TASK DESCRIPTION -
Word for word, restate each of the records below.
#### THE DATA
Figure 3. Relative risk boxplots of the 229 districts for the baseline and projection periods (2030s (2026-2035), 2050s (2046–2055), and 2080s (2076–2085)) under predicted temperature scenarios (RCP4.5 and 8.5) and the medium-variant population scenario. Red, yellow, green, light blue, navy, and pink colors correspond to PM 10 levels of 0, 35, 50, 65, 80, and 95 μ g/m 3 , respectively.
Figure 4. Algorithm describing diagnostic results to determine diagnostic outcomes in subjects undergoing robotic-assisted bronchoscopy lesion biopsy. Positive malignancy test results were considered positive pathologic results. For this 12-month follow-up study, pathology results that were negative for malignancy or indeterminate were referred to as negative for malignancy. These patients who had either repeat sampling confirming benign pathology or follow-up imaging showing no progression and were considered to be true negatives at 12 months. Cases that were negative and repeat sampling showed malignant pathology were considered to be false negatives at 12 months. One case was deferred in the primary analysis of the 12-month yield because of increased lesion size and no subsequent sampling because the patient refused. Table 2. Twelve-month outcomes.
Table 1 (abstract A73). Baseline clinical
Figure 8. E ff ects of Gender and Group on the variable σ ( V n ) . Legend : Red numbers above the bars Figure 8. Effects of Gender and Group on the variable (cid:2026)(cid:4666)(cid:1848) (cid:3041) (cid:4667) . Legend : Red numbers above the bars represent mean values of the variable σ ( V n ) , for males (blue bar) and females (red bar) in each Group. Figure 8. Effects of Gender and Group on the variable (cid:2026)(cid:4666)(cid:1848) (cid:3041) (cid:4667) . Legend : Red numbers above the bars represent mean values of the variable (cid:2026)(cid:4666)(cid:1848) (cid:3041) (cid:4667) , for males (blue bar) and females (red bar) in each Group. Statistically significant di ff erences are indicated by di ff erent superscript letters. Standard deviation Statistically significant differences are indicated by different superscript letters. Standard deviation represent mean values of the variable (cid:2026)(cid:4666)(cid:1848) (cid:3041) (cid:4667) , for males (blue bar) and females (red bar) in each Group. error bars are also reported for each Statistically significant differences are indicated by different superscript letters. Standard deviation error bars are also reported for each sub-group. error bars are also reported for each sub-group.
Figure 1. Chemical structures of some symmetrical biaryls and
########
TASK OUTPUT -
Figure 3. Relative risk boxplots of the 229 districts for the baseline and projection periods (2030s (2026-2035), 2050s (2046–2055), and 2080s (2076–2085)) under predicted temperature scenarios (RCP4.5 and 8.5) and the medium-variant population scenario. Red, yellow, green, light blue, navy, and pink colors correspond to PM 10 levels of 0, 35, 50, 65, 80, and 95 μ g/m 3 , respectively.
Figure 4. Algorithm describing diagnostic results to determine diagnostic outcomes in subjects undergoing robotic-assisted bronchoscopy lesion biopsy. Positive malignancy test results were considered positive pathologic results. For this 12-month follow-up study, pathology results that were negative for malignancy or indeterminate were referred to as negative for malignancy. These patients who had either repeat sampling confirming benign pathology or follow-up imaging showing no progression and were considered to be true negatives at 12 months. Cases that were negative and repeat sampling showed malignant pathology were considered to be false negatives at 12 months. One case was deferred in the primary analysis of the 12-month yield because of increased lesion size and no subsequent sampling because the patient refused. Table 2. Twelve-month outcomes.
Table 1 (abstract A73). Baseline clinical
Figure 8. E ff ects of Gender and Group on the variable σ ( V n ) . Legend : Red numbers above the bars Figure 8. Effects of Gender and Group on the variable (cid:2026)(cid:4666)(cid:1848) (cid:3041) (cid:4667) . Legend : Red numbers above the bars represent mean values of the variable σ ( V n ) , for males (blue bar) and females (red bar) in each Group. Figure 8. Effects of Gender and Group on the variable (cid:2026)(cid:4666)(cid:1848) (cid:3041) (cid:4667) . Legend : Red numbers above the bars represent mean values of the variable (cid:2026)(cid:4666)(cid:1848) (cid:3041) (cid:4667) , for males (blue bar) and females (red bar) in each Group. Statistically significant di ff erences are indicated by di ff erent superscript letters. Standard deviation Statistically significant differences are indicated by different superscript letters. Standard deviation represent mean values of the variable (cid:2026)(cid:4666)(cid:1848) (cid:3041) (cid:4667) , for males (blue bar) and females (red bar) in each Group. error bars are also reported for each Statistically significant differences are indicated by different superscript letters. Standard deviation error bars are also reported for each sub-group. error bars are also reported for each sub-group.
Figure 1. Chemical structures of some symmetrical biaryls and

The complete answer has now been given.